About this task: Exactly reproduce all the records, keeping pictures out of the copy.
Source records below:
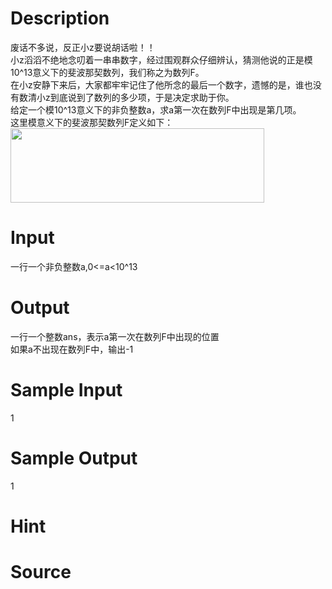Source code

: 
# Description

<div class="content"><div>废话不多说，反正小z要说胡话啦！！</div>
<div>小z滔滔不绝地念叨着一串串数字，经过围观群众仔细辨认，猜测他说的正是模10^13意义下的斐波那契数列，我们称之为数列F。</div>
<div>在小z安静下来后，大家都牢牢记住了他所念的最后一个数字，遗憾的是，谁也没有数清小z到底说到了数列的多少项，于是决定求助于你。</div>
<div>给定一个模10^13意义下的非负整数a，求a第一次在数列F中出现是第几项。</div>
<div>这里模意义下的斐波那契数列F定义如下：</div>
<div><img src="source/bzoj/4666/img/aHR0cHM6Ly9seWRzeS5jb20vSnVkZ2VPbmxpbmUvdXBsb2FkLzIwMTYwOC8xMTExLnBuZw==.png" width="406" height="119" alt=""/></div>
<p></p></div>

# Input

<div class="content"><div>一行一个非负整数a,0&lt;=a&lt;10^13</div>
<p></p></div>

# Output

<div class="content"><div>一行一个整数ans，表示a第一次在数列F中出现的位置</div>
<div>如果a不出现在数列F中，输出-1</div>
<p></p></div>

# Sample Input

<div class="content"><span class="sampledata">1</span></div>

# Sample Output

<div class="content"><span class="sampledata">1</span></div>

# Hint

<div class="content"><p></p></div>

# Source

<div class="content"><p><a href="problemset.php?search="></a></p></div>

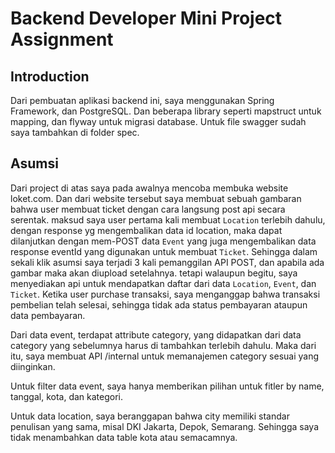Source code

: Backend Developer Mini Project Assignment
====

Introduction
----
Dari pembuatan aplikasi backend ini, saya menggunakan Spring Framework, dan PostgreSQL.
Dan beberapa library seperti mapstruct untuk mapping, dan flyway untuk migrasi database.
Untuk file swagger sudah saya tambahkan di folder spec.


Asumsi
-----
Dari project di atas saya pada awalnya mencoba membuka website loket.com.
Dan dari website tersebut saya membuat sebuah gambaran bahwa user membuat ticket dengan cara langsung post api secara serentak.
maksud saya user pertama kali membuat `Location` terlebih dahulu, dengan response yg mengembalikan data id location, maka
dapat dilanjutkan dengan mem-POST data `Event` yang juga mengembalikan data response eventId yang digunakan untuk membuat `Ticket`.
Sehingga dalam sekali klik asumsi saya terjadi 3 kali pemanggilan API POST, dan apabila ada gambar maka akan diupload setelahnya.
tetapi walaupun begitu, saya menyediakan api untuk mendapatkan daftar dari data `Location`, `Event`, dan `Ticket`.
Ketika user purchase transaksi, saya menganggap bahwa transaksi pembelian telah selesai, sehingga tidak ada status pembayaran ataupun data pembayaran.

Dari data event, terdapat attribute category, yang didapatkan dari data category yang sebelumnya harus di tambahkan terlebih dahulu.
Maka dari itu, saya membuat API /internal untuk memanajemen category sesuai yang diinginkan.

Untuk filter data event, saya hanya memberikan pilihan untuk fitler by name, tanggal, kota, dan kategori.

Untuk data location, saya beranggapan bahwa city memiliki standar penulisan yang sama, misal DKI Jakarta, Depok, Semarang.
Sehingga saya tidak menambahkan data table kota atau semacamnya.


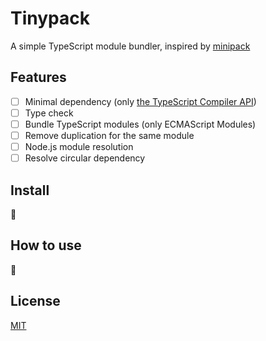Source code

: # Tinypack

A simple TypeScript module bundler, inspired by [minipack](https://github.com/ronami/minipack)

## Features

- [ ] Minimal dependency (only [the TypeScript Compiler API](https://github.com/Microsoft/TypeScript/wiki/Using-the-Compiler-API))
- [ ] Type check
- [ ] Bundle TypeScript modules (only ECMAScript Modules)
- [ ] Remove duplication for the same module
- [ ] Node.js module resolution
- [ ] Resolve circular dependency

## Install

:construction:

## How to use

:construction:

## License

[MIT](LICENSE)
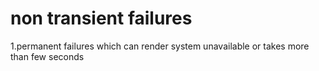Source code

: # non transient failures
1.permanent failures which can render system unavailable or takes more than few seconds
End of Source records.
Output below:
Source code

: 
# Description

<div class="content"><div>废话不多说，反正小z要说胡话啦！！</div>
<div>小z滔滔不绝地念叨着一串串数字，经过围观群众仔细辨认，猜测他说的正是模10^13意义下的斐波那契数列，我们称之为数列F。</div>
<div>在小z安静下来后，大家都牢牢记住了他所念的最后一个数字，遗憾的是，谁也没有数清小z到底说到了数列的多少项，于是决定求助于你。</div>
<div>给定一个模10^13意义下的非负整数a，求a第一次在数列F中出现是第几项。</div>
<div>这里模意义下的斐波那契数列F定义如下：</div>
<div><img src="source/bzoj/4666/img/aHR0cHM6Ly9seWRzeS5jb20vSnVkZ2VPbmxpbmUvdXBsb2FkLzIwMTYwOC8xMTExLnBuZw==.png" width="406" height="119" alt=""/></div>
<p></p></div>

# Input

<div class="content"><div>一行一个非负整数a,0&lt;=a&lt;10^13</div>
<p></p></div>

# Output

<div class="content"><div>一行一个整数ans，表示a第一次在数列F中出现的位置</div>
<div>如果a不出现在数列F中，输出-1</div>
<p></p></div>

# Sample Input

<div class="content"><span class="sampledata">1</span></div>

# Sample Output

<div class="content"><span class="sampledata">1</span></div>

# Hint

<div class="content"><p></p></div>

# Source

<div class="content"><p><a href="problemset.php?search="></a></p></div>

Source code

: Backend Developer Mini Project Assignment
====

Introduction
----
Dari pembuatan aplikasi backend ini, saya menggunakan Spring Framework, dan PostgreSQL.
Dan beberapa library seperti mapstruct untuk mapping, dan flyway untuk migrasi database.
Untuk file swagger sudah saya tambahkan di folder spec.


Asumsi
-----
Dari project di atas saya pada awalnya mencoba membuka website loket.com.
Dan dari website tersebut saya membuat sebuah gambaran bahwa user membuat ticket dengan cara langsung post api secara serentak.
maksud saya user pertama kali membuat `Location` terlebih dahulu, dengan response yg mengembalikan data id location, maka
dapat dilanjutkan dengan mem-POST data `Event` yang juga mengembalikan data response eventId yang digunakan untuk membuat `Ticket`.
Sehingga dalam sekali klik asumsi saya terjadi 3 kali pemanggilan API POST, dan apabila ada gambar maka akan diupload setelahnya.
tetapi walaupun begitu, saya menyediakan api untuk mendapatkan daftar dari data `Location`, `Event`, dan `Ticket`.
Ketika user purchase transaksi, saya menganggap bahwa transaksi pembelian telah selesai, sehingga tidak ada status pembayaran ataupun data pembayaran.

Dari data event, terdapat attribute category, yang didapatkan dari data category yang sebelumnya harus di tambahkan terlebih dahulu.
Maka dari itu, saya membuat API /internal untuk memanajemen category sesuai yang diinginkan.

Untuk filter data event, saya hanya memberikan pilihan untuk fitler by name, tanggal, kota, dan kategori.

Untuk data location, saya beranggapan bahwa city memiliki standar penulisan yang sama, misal DKI Jakarta, Depok, Semarang.
Sehingga saya tidak menambahkan data table kota atau semacamnya.


Source code

: # Tinypack

A simple TypeScript module bundler, inspired by [minipack](https://github.com/ronami/minipack)

## Features

- [ ] Minimal dependency (only [the TypeScript Compiler API](https://github.com/Microsoft/TypeScript/wiki/Using-the-Compiler-API))
- [ ] Type check
- [ ] Bundle TypeScript modules (only ECMAScript Modules)
- [ ] Remove duplication for the same module
- [ ] Node.js module resolution
- [ ] Resolve circular dependency

## Install

:construction:

## How to use

:construction:

## License

[MIT](LICENSE)
Source code

: # non transient failures
1.permanent failures which can render system unavailable or takes more than few seconds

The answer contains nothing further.